26 August 2016, 14:10 - 15:12
Present: Balazs, Mattias, Jon, Aleksandr, Anders (last 2 min), Oxana
Apologies: David
= Urgent issues
Some unexplained crashes at NSC (segfaults) and LUNARC (huge infoprovider logs), probably due to some corrupted files. Still internal to NeIC, no reports filled yet.
= Bugs
-
3468 arex excessive logging when infoproviders timeout expires - no progress yet
-
3210 CPU time isn't measured correctly for some jobs (e.g. ALICE); Ake Sandgren had an idea how to address it, some ago
-
3470 Watchdog did not restart arched after segfault - no reason found yet
-
3163 Infosystem showing incorrect info on multicore jobs with condor backend - tetsbed is set up, but no tests ran yet
-
2036 infosys not scalable for ~100k jobs - requires a serious re-writing
-
3384 Support for per-queue authorisation configuration and publishing - a dramatic change, triggers a major release
-
3433 Publish authorised VOs per queue - related to the 3384 above
-
3486 External helper log file location is hardcoded to controldir/job.helper.errors - Aleksandr can easily fix it
-
3432 bdii-update.log fills up with complaints about dn suffix (REOPENED) - Mattias still to look into it, not easy to reproduce
-
3457 Accounting problem with PBS/torque for multi-core jobs (REOPENED) - no progress yet
-
3503 PBS scan not parse node information - probably related to 3457 above, to be clarified
-
3505 ACIX produces not only acix-cache.log, but also twistd.log - another specimen for the log zoo
-
3506 PBS scan does not handle job IDs without suffix - patch exists, some disagreements on style
-
3504 openldap 2.4.40 crashed after few minutes with ARC 5.x (MAJOR) - probably not our problem
-
3497 Skip heavily loaded delivery servers - David's todo list
-
3499 SGE LRMS inforprovider should properly detect GLUE2 OSName,OSVersion,OSFamily - a minor feature request
-
3500 LL LRMS inforprovider should properly detect GLUE2 OSName,OSVersion,OSFamily - twin brother of the above
-
3502 bulk arcls - David's todo list
= Release status
A bugfix release will be needed. To be fixed: 3470 (watchdog, would be nice), not clear when it'll be ready.

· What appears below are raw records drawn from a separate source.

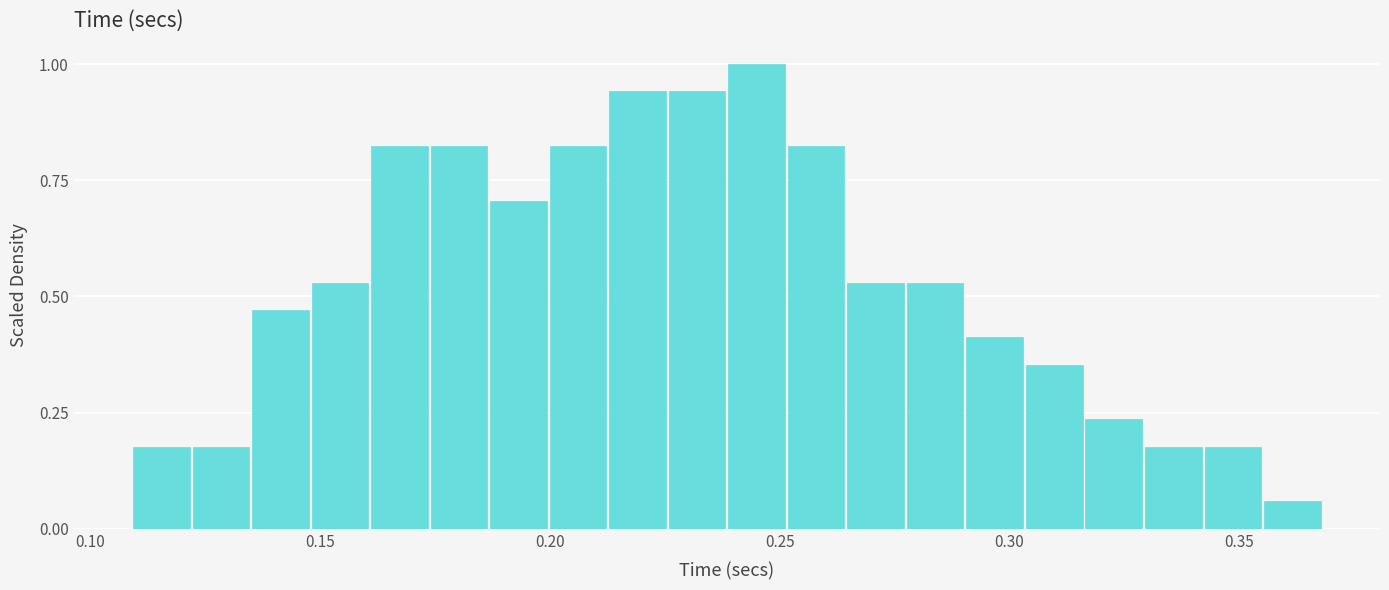

Around what value on the x-axis is the tallest bar? Give the approximate position of its centre, as read against the axis.

0.245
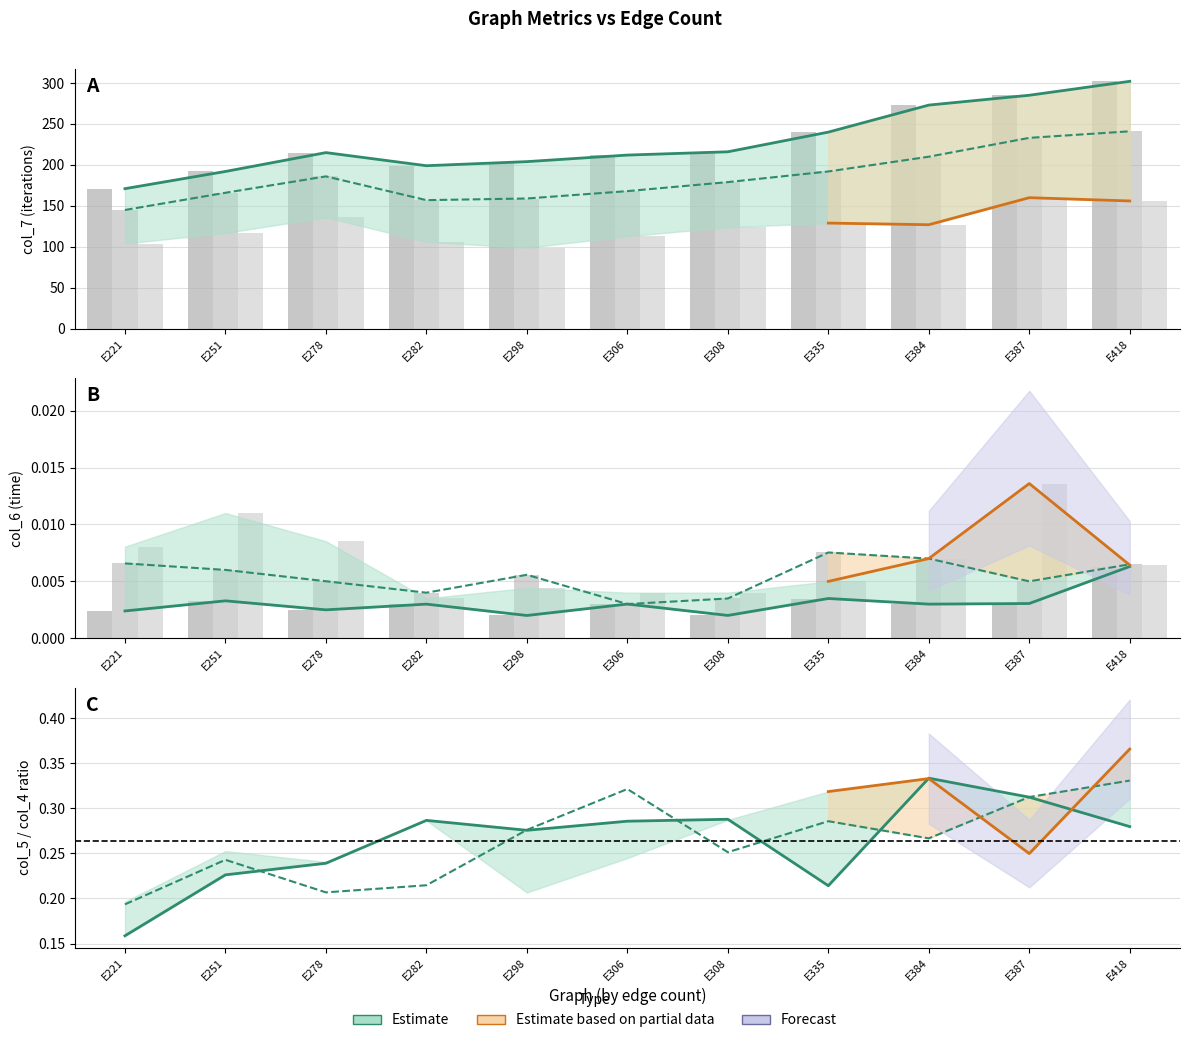

Which series has the largest range (max minus min)?

col_7 (t=0.05)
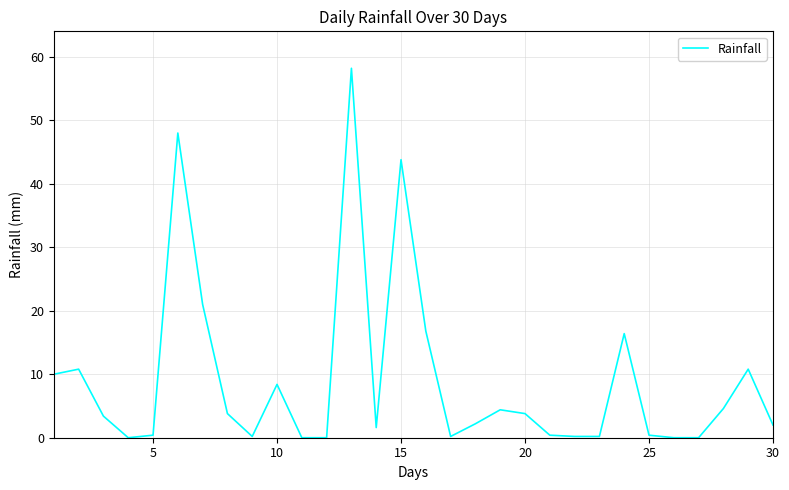

What is the maximum value shown in the chart?

58.2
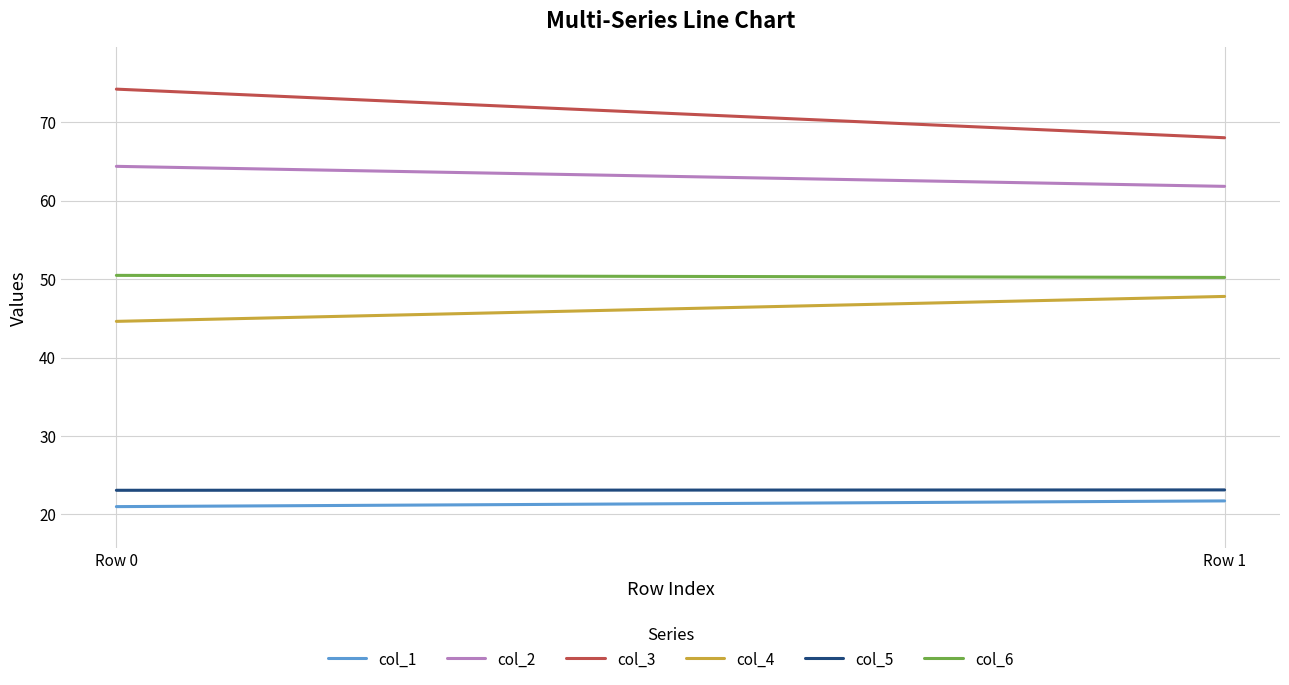

Reading right to left, list all the values displayed in this chart.

col_1: 21.7	21.0
col_2: 61.8	64.4
col_3: 68.0	74.2
col_4: 47.8	44.6
col_5: 23.1	23.1
col_6: 50.2	50.5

Jon will send a warning that a bugfix release is being planned.
Next major release would require a meeting.
= Coming meetings
September 10: back-ends FTF in Copenhagen
September 29: NeIC NT1 all-hands in Ljubljana
NordForsk project kick-off some time in October
= A.O.B.
Anders has some issues with linthian warnings (e.g. man pages for old arcproxy and canl++), something needs to be done.